[Items stored from a collection]

+++++

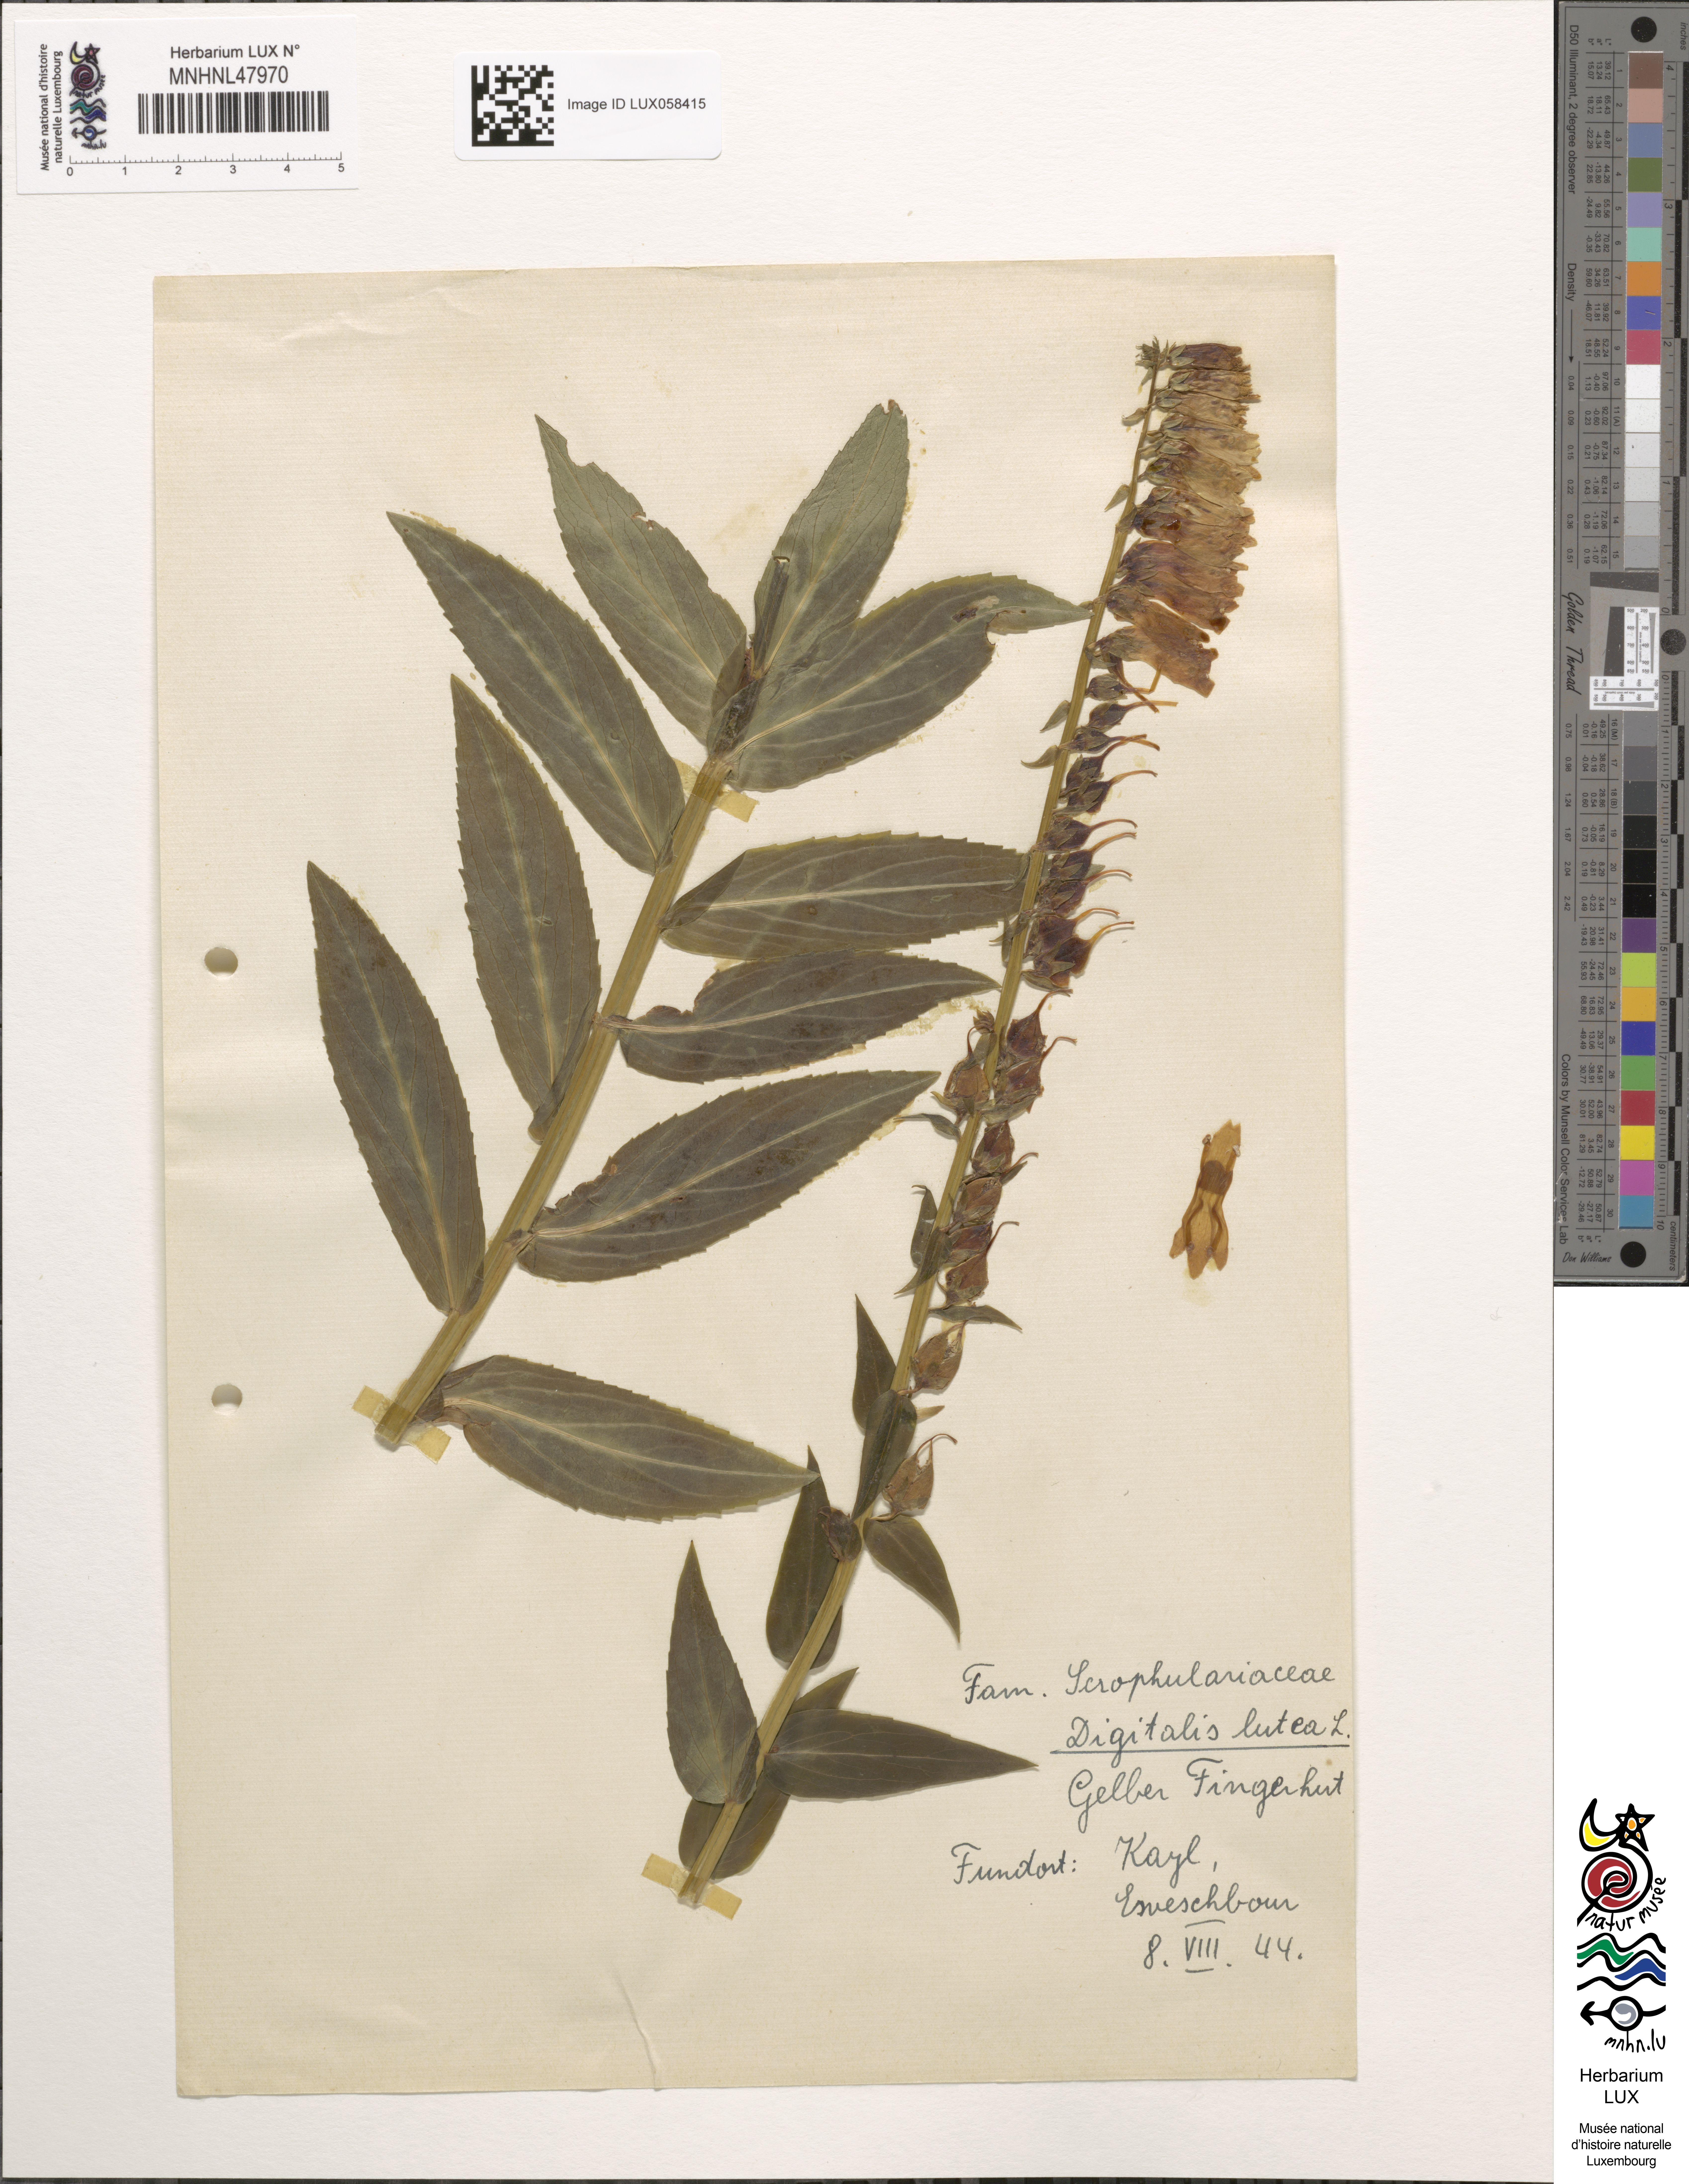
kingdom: Plantae
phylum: Tracheophyta
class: Magnoliopsida
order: Lamiales
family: Plantaginaceae
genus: Digitalis
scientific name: Digitalis lutea
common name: Straw foxglove
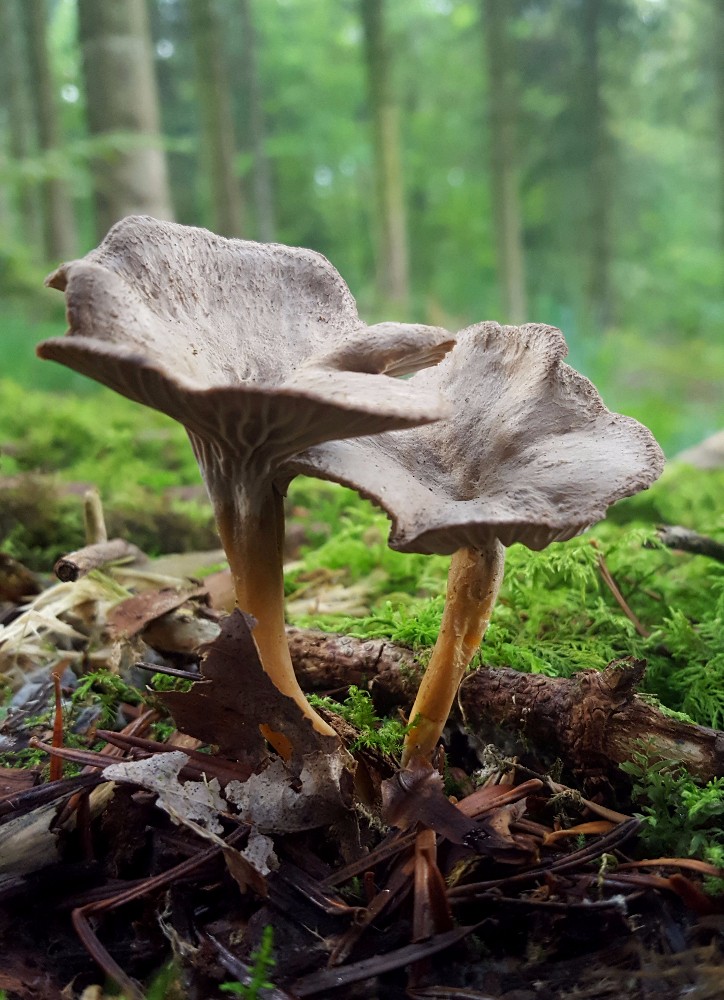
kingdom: Fungi
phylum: Basidiomycota
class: Agaricomycetes
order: Cantharellales
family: Hydnaceae
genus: Craterellus
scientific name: Craterellus tubaeformis
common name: tragt-kantarel
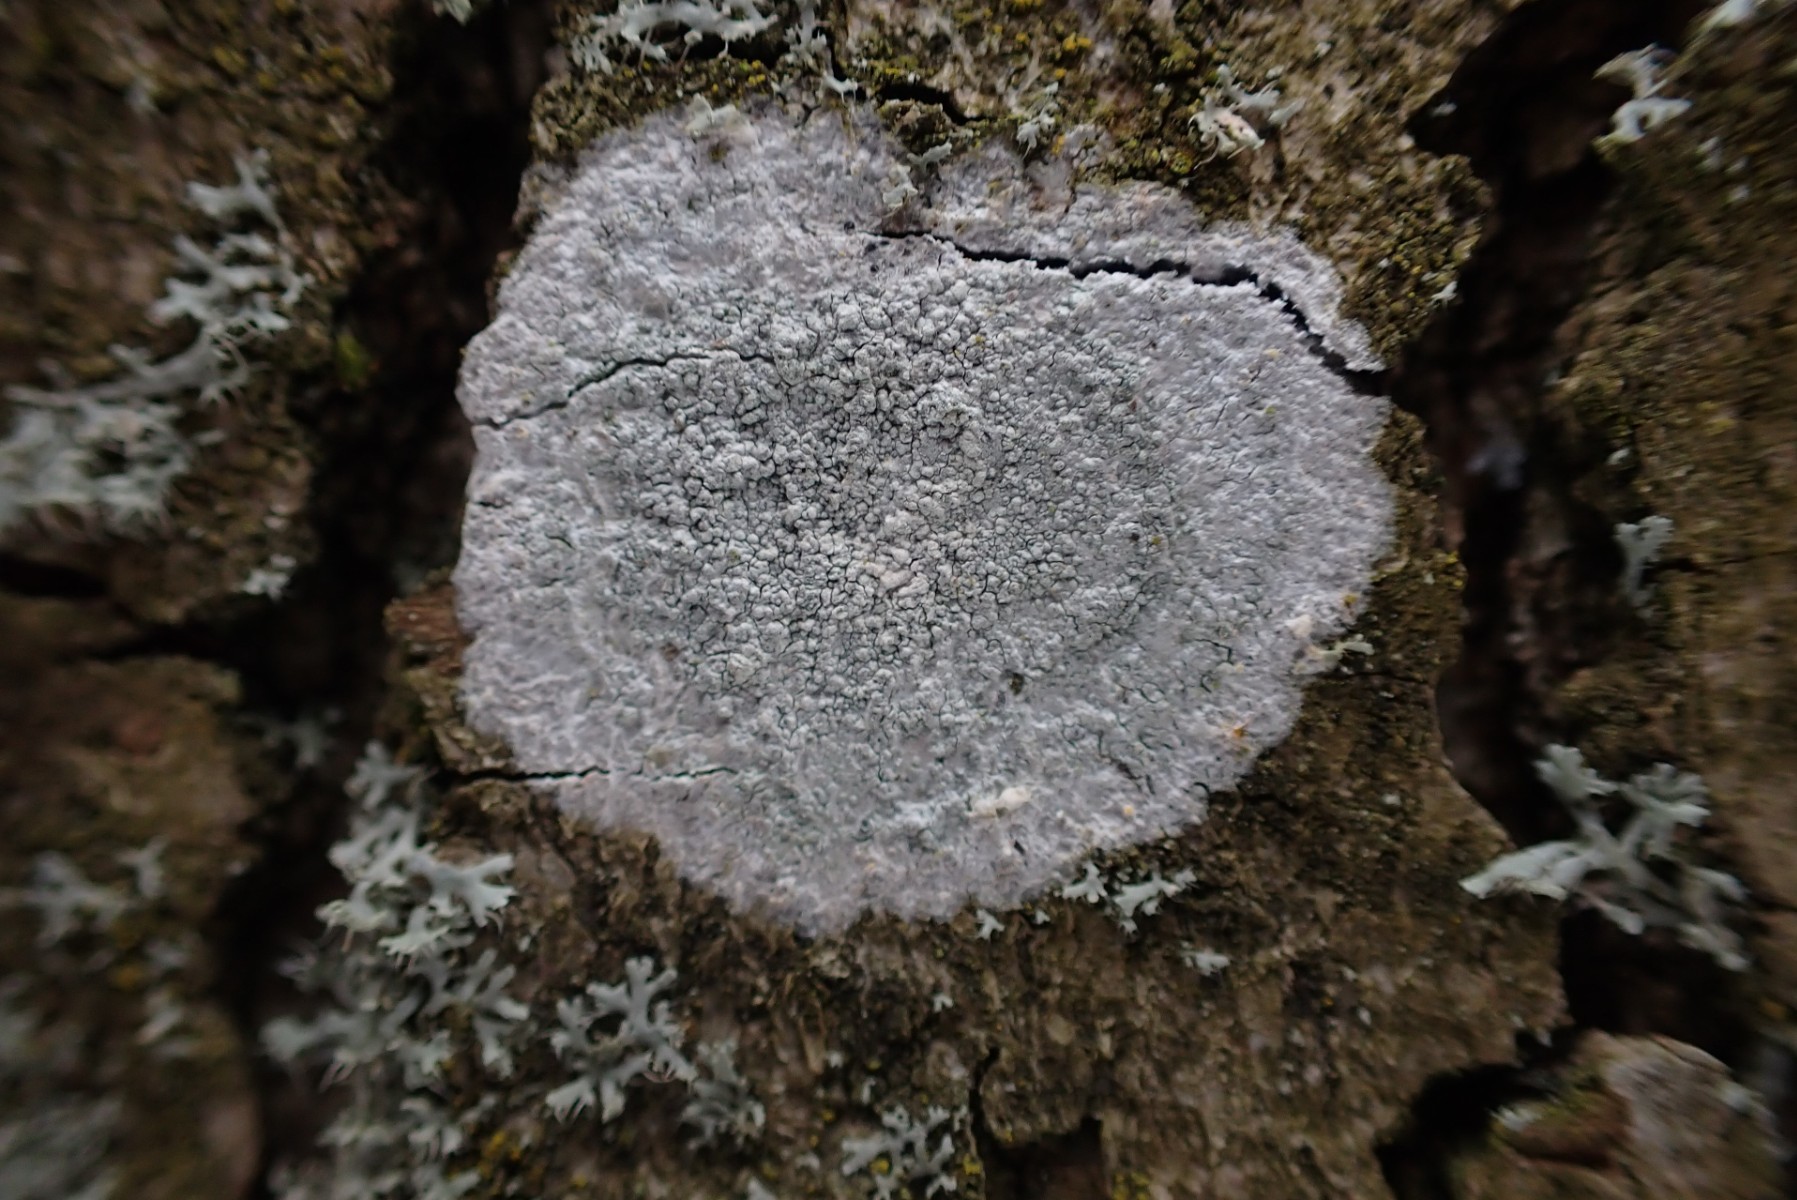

+++++

Echo the lines of every record word for word, leaving the pictures out of your answer.

kingdom: Plantae
phylum: Tracheophyta
class: Magnoliopsida
order: Lamiales
family: Plantaginaceae
genus: Digitalis
scientific name: Digitalis lutea
common name: Straw foxglove
kingdom: Fungi
phylum: Basidiomycota
class: Agaricomycetes
order: Cantharellales
family: Hydnaceae
genus: Craterellus
scientific name: Craterellus tubaeformis
common name: tragt-kantarel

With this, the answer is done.